The next story, Rhoda, is a black comedy about Jim’s second wife, “who had dark, dark hair, pale skin, and a dropped eyelid that, on closer view, made her terribly beautiful”. At only 13 pages long, it’s enough for the reader to glean that Jim’s unable to relate to women very well: within days of their marriage the pair are rowing and Jim’s telling Roy, “She wasn’t like this before. This isn’t the woman I married.” We also discover Jim’s penchant for guns.

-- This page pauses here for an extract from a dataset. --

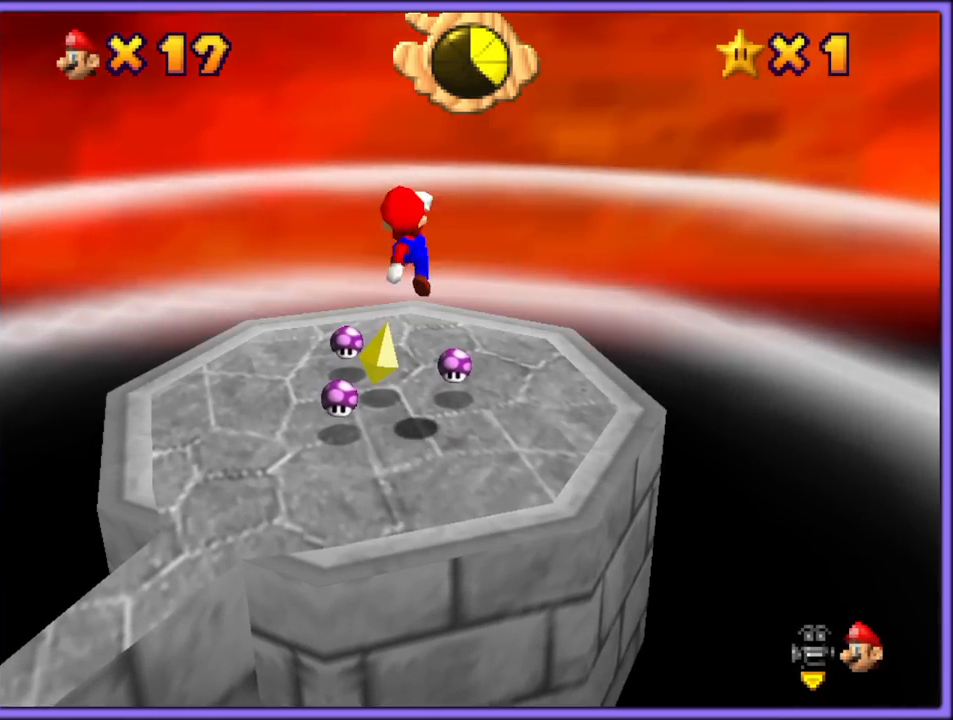
{"dt_ms": 500, "buttons": ["B"], "left_stick": "up", "button_events": [[117, "A", "up"], [467, "B", "down"]]}
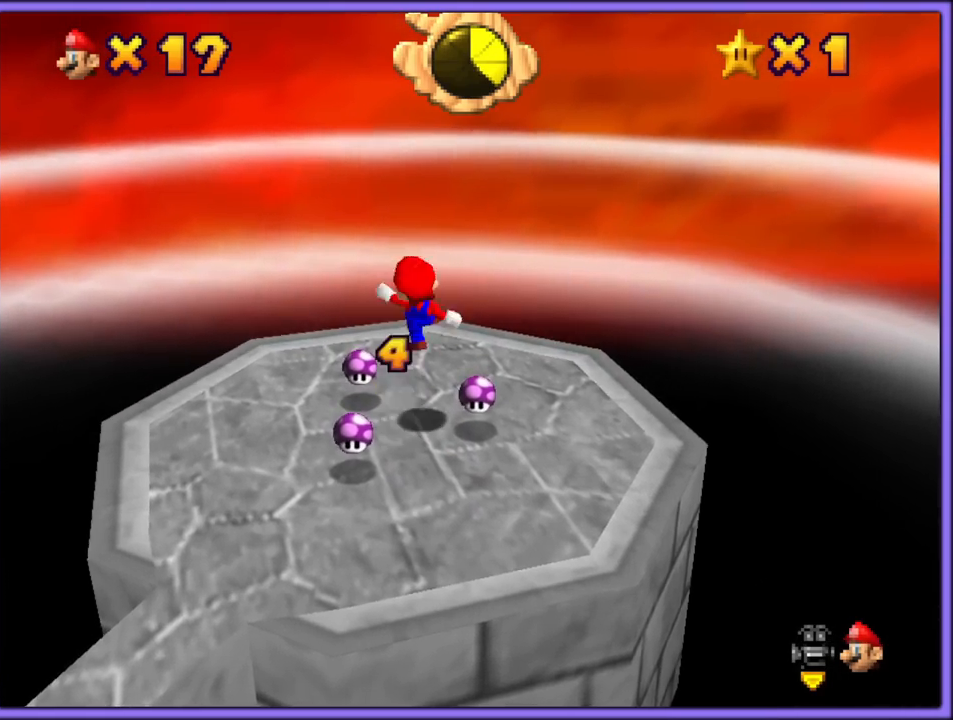
{"dt_ms": 1000, "buttons": ["C_RIGHT"], "left_stick": "left", "button_events": [[100, "B", "up"], [283, "C_RIGHT", "down"], [400, "C_RIGHT", "up"], [483, "C_DOWN", "down"], [483, "C_RIGHT", "down"], [500, "C_DOWN", "up"], [583, "C_RIGHT", "up"], [667, "C_RIGHT", "down"], [750, "C_RIGHT", "up"], [833, "C_RIGHT", "down"], [850, "C_DOWN", "down"], [883, "C_DOWN", "up"], [917, "C_RIGHT", "up"], [983, "C_RIGHT", "down"]]}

A Legend of Good Men is set after Jim’s death and focuses on Jim’s first wife (Roy’s mother) and the succession of men that she dates. Or, as Roy so aptly puts it:
The men she dated were a lot like the circuses that passed through our town. They’d move in quickly and unpack everything they owned, as if they had come to stay. They’d tempt us with brightly colored objects — flowers, balloons, remote controlled race cars — perform tricks with their beards and hands, call us funny names like snip, my little squash plant, ding-dong, and apple pie, and yell their stories at us day and night. Then they’d vanish, and we’d find no sign left, no mention even, as if we’d simply imagined them.
By now, we’ve built up a pretty good picture of Jim, his first wife, his second wife and his son, and how his death has altered their lives forever. And then David Vann pulls a brilliant literary trick out of the magic hat and presents us with a two-part novella, Sukkwan Island, that is some of the finest story-telling you’re ever likely to come across in modern fiction. I loved this section of the book, which is told in the third-person (as opposed to the first-person in the preceding stories), and read it with a mixture of awe, fascination and fear.
Again, this story looks at Jim’s suicide from another angle: what if a bereaved son could extract his revenge on his dad before such a cowardly act is even carried out? I won’t spoil the plot, but if you think Stephen King meets Cormac McCarthy’s The Road you’ll get a fair idea of the horror and bleakness of what unfolds. Mind you, it’s quite hilarious in places, if you don’t mind laughing at gruesome things. Basically, Jim decides to spend a year living on a remote Alaskan island, taking his now 15-year-old son with him. He is woefully ill-equipped, both physically and mentally, for the task and when winter sets in things begin going a little awry, with devastating consequences…
The fifth and final story, Ketchikan, is told through Roy’s eyes as an adult revisiting the town his father once lived in, hoping to confront the mistress that destroyed his parent’s first marriage. But instead of putting ghosts to rest, Roy realises that perhaps there were very real reasons for what happened and that he’s failed to properly grasp them, let alone understand them. It feels like an emotional low-point, and the reader’s left wondering how much of the father’s patterns of behaviour will be carried on by the son.
Interestingly, David Vann has dedicated this book to his own father, James Edward Vann, who killed himself when David was a child. In his acknowledgments David thanks his family “because it was an uncomfortable topic I was writing about — my father’s suicide — and there’s exposure in these stories.” He adds: “They’re fictional but based on a lot that’s true.”